━━━ Records for this task

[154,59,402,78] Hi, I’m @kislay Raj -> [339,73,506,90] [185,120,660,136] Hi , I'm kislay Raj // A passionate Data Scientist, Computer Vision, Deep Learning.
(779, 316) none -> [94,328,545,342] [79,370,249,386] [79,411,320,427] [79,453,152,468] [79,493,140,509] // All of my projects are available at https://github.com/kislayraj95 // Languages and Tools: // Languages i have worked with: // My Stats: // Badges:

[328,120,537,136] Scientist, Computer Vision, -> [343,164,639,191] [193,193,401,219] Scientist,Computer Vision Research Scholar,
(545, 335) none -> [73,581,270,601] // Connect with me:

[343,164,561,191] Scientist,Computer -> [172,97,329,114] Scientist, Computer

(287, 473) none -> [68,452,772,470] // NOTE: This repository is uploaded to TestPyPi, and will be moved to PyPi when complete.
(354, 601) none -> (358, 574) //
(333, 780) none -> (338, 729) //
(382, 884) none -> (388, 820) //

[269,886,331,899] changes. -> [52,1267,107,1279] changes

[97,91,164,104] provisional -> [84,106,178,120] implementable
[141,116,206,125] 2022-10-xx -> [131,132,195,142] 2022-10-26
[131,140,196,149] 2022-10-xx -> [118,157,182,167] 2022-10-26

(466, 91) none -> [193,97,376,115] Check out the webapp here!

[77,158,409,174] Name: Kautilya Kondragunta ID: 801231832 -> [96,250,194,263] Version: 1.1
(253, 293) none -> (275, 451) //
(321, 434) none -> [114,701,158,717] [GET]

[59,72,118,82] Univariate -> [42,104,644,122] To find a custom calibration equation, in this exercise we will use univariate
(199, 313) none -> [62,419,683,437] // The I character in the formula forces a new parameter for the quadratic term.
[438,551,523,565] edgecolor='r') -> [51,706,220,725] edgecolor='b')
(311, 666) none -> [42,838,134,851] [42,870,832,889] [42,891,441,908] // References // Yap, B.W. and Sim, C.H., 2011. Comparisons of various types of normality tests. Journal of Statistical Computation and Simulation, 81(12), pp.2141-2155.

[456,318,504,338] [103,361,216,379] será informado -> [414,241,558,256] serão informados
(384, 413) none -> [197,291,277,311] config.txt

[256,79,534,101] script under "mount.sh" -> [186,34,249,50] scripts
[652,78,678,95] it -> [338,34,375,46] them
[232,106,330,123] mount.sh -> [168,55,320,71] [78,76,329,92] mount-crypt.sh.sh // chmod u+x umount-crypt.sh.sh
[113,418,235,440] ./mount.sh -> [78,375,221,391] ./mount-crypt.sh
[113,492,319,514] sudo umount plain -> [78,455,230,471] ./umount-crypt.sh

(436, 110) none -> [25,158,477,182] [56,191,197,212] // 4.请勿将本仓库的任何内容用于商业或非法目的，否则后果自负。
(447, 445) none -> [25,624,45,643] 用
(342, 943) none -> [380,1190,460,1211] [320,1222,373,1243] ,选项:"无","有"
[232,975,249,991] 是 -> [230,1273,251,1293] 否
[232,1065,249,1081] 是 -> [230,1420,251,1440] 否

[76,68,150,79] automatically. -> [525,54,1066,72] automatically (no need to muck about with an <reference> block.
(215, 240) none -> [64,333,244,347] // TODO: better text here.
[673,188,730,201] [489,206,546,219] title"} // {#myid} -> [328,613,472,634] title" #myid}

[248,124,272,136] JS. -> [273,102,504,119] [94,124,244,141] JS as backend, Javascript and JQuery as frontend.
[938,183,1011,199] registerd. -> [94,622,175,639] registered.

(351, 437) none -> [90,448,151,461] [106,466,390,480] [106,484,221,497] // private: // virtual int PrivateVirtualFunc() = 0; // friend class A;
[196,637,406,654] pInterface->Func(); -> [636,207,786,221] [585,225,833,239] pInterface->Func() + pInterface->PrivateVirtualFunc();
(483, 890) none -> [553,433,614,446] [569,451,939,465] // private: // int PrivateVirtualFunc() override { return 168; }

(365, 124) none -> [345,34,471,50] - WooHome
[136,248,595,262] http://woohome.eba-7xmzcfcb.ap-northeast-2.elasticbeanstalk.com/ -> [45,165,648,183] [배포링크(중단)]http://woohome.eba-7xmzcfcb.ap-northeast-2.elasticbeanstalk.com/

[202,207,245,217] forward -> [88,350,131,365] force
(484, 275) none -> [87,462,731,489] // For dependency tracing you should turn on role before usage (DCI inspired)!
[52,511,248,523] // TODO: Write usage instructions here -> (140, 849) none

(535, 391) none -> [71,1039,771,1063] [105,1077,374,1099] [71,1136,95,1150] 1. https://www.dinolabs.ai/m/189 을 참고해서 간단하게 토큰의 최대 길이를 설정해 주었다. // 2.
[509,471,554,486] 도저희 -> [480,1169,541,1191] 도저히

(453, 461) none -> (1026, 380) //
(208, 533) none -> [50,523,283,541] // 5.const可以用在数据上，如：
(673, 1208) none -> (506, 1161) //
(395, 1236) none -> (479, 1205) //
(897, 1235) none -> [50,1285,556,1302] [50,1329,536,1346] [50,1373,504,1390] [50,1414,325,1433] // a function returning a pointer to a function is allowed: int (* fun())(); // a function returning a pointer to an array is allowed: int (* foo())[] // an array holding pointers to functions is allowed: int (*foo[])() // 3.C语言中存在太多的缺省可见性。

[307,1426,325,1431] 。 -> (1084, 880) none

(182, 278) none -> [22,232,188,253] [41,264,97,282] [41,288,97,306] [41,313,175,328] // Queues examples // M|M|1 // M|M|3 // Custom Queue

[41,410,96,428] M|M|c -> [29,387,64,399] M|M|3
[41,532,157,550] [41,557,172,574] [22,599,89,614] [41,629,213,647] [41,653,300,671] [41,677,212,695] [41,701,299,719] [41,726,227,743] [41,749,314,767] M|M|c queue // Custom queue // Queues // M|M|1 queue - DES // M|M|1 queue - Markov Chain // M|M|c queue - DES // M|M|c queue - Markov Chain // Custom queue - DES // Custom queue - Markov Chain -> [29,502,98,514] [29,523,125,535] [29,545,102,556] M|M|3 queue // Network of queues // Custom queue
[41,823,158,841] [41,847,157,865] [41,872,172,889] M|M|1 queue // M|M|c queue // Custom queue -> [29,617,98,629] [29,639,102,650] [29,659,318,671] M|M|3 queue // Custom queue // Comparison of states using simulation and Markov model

━━━━━━

**Task directions**
All of the material is to be copied word for word.

**Answer section**
[154,59,402,78] Hi, I’m @kislay Raj -> [339,73,506,90] [185,120,660,136] Hi , I'm kislay Raj // A passionate Data Scientist, Computer Vision, Deep Learning.
(779, 316) none -> [94,328,545,342] [79,370,249,386] [79,411,320,427] [79,453,152,468] [79,493,140,509] // All of my projects are available at https://github.com/kislayraj95 // Languages and Tools: // Languages i have worked with: // My Stats: // Badges:

[328,120,537,136] Scientist, Computer Vision, -> [343,164,639,191] [193,193,401,219] Scientist,Computer Vision Research Scholar,
(545, 335) none -> [73,581,270,601] // Connect with me:

[343,164,561,191] Scientist,Computer -> [172,97,329,114] Scientist, Computer

(287, 473) none -> [68,452,772,470] // NOTE: This repository is uploaded to TestPyPi, and will be moved to PyPi when complete.
(354, 601) none -> (358, 574) //
(333, 780) none -> (338, 729) //
(382, 884) none -> (388, 820) //

[269,886,331,899] changes. -> [52,1267,107,1279] changes

[97,91,164,104] provisional -> [84,106,178,120] implementable
[141,116,206,125] 2022-10-xx -> [131,132,195,142] 2022-10-26
[131,140,196,149] 2022-10-xx -> [118,157,182,167] 2022-10-26

(466, 91) none -> [193,97,376,115] Check out the webapp here!

[77,158,409,174] Name: Kautilya Kondragunta ID: 801231832 -> [96,250,194,263] Version: 1.1
(253, 293) none -> (275, 451) //
(321, 434) none -> [114,701,158,717] [GET]

[59,72,118,82] Univariate -> [42,104,644,122] To find a custom calibration equation, in this exercise we will use univariate
(199, 313) none -> [62,419,683,437] // The I character in the formula forces a new parameter for the quadratic term.
[438,551,523,565] edgecolor='r') -> [51,706,220,725] edgecolor='b')
(311, 666) none -> [42,838,134,851] [42,870,832,889] [42,891,441,908] // References // Yap, B.W. and Sim, C.H., 2011. Comparisons of various types of normality tests. Journal of Statistical Computation and Simulation, 81(12), pp.2141-2155.

[456,318,504,338] [103,361,216,379] será informado -> [414,241,558,256] serão informados
(384, 413) none -> [197,291,277,311] config.txt

[256,79,534,101] script under "mount.sh" -> [186,34,249,50] scripts
[652,78,678,95] it -> [338,34,375,46] them
[232,106,330,123] mount.sh -> [168,55,320,71] [78,76,329,92] mount-crypt.sh.sh // chmod u+x umount-crypt.sh.sh
[113,418,235,440] ./mount.sh -> [78,375,221,391] ./mount-crypt.sh
[113,492,319,514] sudo umount plain -> [78,455,230,471] ./umount-crypt.sh

(436, 110) none -> [25,158,477,182] [56,191,197,212] // 4.请勿将本仓库的任何内容用于商业或非法目的，否则后果自负。
(447, 445) none -> [25,624,45,643] 用
(342, 943) none -> [380,1190,460,1211] [320,1222,373,1243] ,选项:"无","有"
[232,975,249,991] 是 -> [230,1273,251,1293] 否
[232,1065,249,1081] 是 -> [230,1420,251,1440] 否

[76,68,150,79] automatically. -> [525,54,1066,72] automatically (no need to muck about with an <reference> block.
(215, 240) none -> [64,333,244,347] // TODO: better text here.
[673,188,730,201] [489,206,546,219] title"} // {#myid} -> [328,613,472,634] title" #myid}

[248,124,272,136] JS. -> [273,102,504,119] [94,124,244,141] JS as backend, Javascript and JQuery as frontend.
[938,183,1011,199] registerd. -> [94,622,175,639] registered.

(351, 437) none -> [90,448,151,461] [106,466,390,480] [106,484,221,497] // private: // virtual int PrivateVirtualFunc() = 0; // friend class A;
[196,637,406,654] pInterface->Func(); -> [636,207,786,221] [585,225,833,239] pInterface->Func() + pInterface->PrivateVirtualFunc();
(483, 890) none -> [553,433,614,446] [569,451,939,465] // private: // int PrivateVirtualFunc() override { return 168; }

(365, 124) none -> [345,34,471,50] - WooHome
[136,248,595,262] http://woohome.eba-7xmzcfcb.ap-northeast-2.elasticbeanstalk.com/ -> [45,165,648,183] [배포링크(중단)]http://woohome.eba-7xmzcfcb.ap-northeast-2.elasticbeanstalk.com/

[202,207,245,217] forward -> [88,350,131,365] force
(484, 275) none -> [87,462,731,489] // For dependency tracing you should turn on role before usage (DCI inspired)!
[52,511,248,523] // TODO: Write usage instructions here -> (140, 849) none

(535, 391) none -> [71,1039,771,1063] [105,1077,374,1099] [71,1136,95,1150] 1. https://www.dinolabs.ai/m/189 을 참고해서 간단하게 토큰의 최대 길이를 설정해 주었다. // 2.
[509,471,554,486] 도저희 -> [480,1169,541,1191] 도저히

(453, 461) none -> (1026, 380) //
(208, 533) none -> [50,523,283,541] // 5.const可以用在数据上，如：
(673, 1208) none -> (506, 1161) //
(395, 1236) none -> (479, 1205) //
(897, 1235) none -> [50,1285,556,1302] [50,1329,536,1346] [50,1373,504,1390] [50,1414,325,1433] // a function returning a pointer to a function is allowed: int (* fun())(); // a function returning a pointer to an array is allowed: int (* foo())[] // an array holding pointers to functions is allowed: int (*foo[])() // 3.C语言中存在太多的缺省可见性。

[307,1426,325,1431] 。 -> (1084, 880) none

(182, 278) none -> [22,232,188,253] [41,264,97,282] [41,288,97,306] [41,313,175,328] // Queues examples // M|M|1 // M|M|3 // Custom Queue

[41,410,96,428] M|M|c -> [29,387,64,399] M|M|3
[41,532,157,550] [41,557,172,574] [22,599,89,614] [41,629,213,647] [41,653,300,671] [41,677,212,695] [41,701,299,719] [41,726,227,743] [41,749,314,767] M|M|c queue // Custom queue // Queues // M|M|1 queue - DES // M|M|1 queue - Markov Chain // M|M|c queue - DES // M|M|c queue - Markov Chain // Custom queue - DES // Custom queue - Markov Chain -> [29,502,98,514] [29,523,125,535] [29,545,102,556] M|M|3 queue // Network of queues // Custom queue
[41,823,158,841] [41,847,157,865] [41,872,172,889] M|M|1 queue // M|M|c queue // Custom queue -> [29,617,98,629] [29,639,102,650] [29,659,318,671] M|M|3 queue // Custom queue // Comparison of states using simulation and Markov model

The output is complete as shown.